Plugging in the numbers, we get:
x = (4 / 4) * (1.0 ton / 907,200 g) * (907,200 g / 1 ton)
The tons cancel out, and we're left with:
x = 1.0
So, we need 1.0 gram of NH3 to produce 1.0 ton of HNO3. But keep in mind, this is assuming 80 percent yield at each step.
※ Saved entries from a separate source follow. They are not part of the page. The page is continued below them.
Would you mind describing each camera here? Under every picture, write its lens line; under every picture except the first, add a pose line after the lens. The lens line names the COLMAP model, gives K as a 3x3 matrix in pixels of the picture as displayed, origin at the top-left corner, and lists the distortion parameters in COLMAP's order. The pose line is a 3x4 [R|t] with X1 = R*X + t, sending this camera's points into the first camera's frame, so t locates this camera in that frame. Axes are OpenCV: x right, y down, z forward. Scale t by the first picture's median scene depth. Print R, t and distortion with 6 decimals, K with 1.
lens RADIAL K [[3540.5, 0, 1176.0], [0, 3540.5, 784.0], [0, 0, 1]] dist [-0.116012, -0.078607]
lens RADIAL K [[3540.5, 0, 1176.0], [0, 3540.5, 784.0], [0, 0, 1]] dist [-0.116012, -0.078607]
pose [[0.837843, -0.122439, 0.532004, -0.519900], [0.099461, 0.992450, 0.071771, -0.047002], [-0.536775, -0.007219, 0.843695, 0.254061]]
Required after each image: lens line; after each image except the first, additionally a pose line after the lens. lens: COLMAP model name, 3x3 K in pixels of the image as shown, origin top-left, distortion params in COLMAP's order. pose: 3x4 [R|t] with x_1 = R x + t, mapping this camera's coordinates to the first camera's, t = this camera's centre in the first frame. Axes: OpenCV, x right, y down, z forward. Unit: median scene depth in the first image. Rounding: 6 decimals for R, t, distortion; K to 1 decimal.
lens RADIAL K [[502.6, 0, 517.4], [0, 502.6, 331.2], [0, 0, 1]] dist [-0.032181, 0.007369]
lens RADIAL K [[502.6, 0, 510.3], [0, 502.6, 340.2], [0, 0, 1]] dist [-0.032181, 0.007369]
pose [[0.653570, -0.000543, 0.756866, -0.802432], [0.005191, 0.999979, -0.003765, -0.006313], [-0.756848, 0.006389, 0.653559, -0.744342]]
I hope this answer doesn't blow you away!
To solve this problem, we'll need to calculate the number of moles of NH3 required to produce 1.0 ton of HNO3.
Step 1: Convert the given mass of HNO3 from tons to grams.
1 ton = 2000 pounds (lb)
1 lb = 453.6 grams (g)
Therefore, 1 ton = 2000 lb * 453.6 g/lb = 907,200 grams.
Step 2: Calculate the number of moles of HNO3 produced from the given mass.
The molar mass of HNO3 is:
H (1.01 g/mol) + N (14.01 g/mol) + O (16.00 g/mol) = 63.02 g/mol.
Moles of HNO3 = mass of HNO3 / molar mass of HNO3
= 907,200 g / 63.02 g/mol
≈ 14,400 mol
Step 3: Calculate the number of moles of NH3 required based on the stoichiometry of the reactions.
From the balanced equations, we can see that 4 moles of NH3 are required to produce 4 moles of NO, and 4 moles of NO are required to produce 4 moles of HNO3.
Therefore, 1 mole of HNO3 requires 1 mole of NH3.
Step 4: Calculate the mass of NH3 required.
The molar mass of NH3 is:
N (14.01 g/mol) + H (1.01 g/mol x 3) = 17.03 g/mol
Moles of NH3 = moles of HNO3
= 14,400 mol
Mass of NH3 = moles of NH3 x molar mass of NH3
= 14,400 mol x 17.03 g/mol
≈ 245,472 g
Therefore, approximately 245,472 grams (or 245.47 kg) of NH3 must be used to produce 1.0 ton of HNO3 by the Ostwald process.
To find the mass of NH3 required to produce 1.0 ton of HNO3, we need to follow these steps:
Step 1: Convert the given weight of 1.0 ton to grams.
1 ton = 2000 pounds (since 1 ton = 2000 lb)
1 pound = 453.6 grams
1 ton = 2000 lb * 453.6 g/lb = 907,200 g
Step 2: Determine the stoichiometry of the reaction.
From the balanced equation, we can see that 4 moles of NH3 react to produce 4 moles of NO, and then 2 moles of NO react to produce 1 mole of HNO3. Therefore, the molar ratio between NH3 and HNO3 is 4:1.
Step 3: Calculate the molar mass of NH3.
NH3 has a molar mass of:
(1 * atomic mass of N) + (3 * atomic mass of H)
= (1 * 14.01 g/mol) + (3 * 1.01 g/mol)
= 17.04 g/mol
Step 4: Calculate the number of moles of HNO3.
Using the molar mass of HNO3:
1 ton of HNO3 = 907,200 g
Molar mass of HNO3 = 63.01 g/mol
Number of moles of HNO3 = (mass of HNO3) / (molar mass of HNO3)
= 907,200 g / 63.01 g/mol
Step 5: Calculate the number of moles of NH3.
Since the molar ratio of NH3 to HNO3 is 4:1, the number of moles of NH3 is four times the number of moles of HNO3.
Number of moles of NH3 = (4 * number of moles of HNO3)
Step 6: Convert the number of moles of NH3 to grams.
Mass of NH3 = (number of moles of NH3) * (molar mass of NH3)
Finally, we can substitute the values into the equations to find the mass of NH3 required.
(Note: For simplicity, we will use the given yield of 80 percent for each step, but in practice, the process efficiency may vary.)
Let's calculate it step by step:
Step 1:
Weight of 1.0 ton = 907,200 grams
Step 2:
Molar ratio NH3:HNO3 = 4:1
Step 3:
Molar mass of NH3 = 17.04 g/mol
Step 4:
Number of moles of HNO3 = (907,200 g) / (63.01 g/mol)
Step 5:
Number of moles of NH3 = (4 * number of moles of HNO3)
Step 6:
Mass of NH3 = (number of moles of NH3) * (molar mass of NH3)
Substitute the values into the equations to find the mass of NH3 required.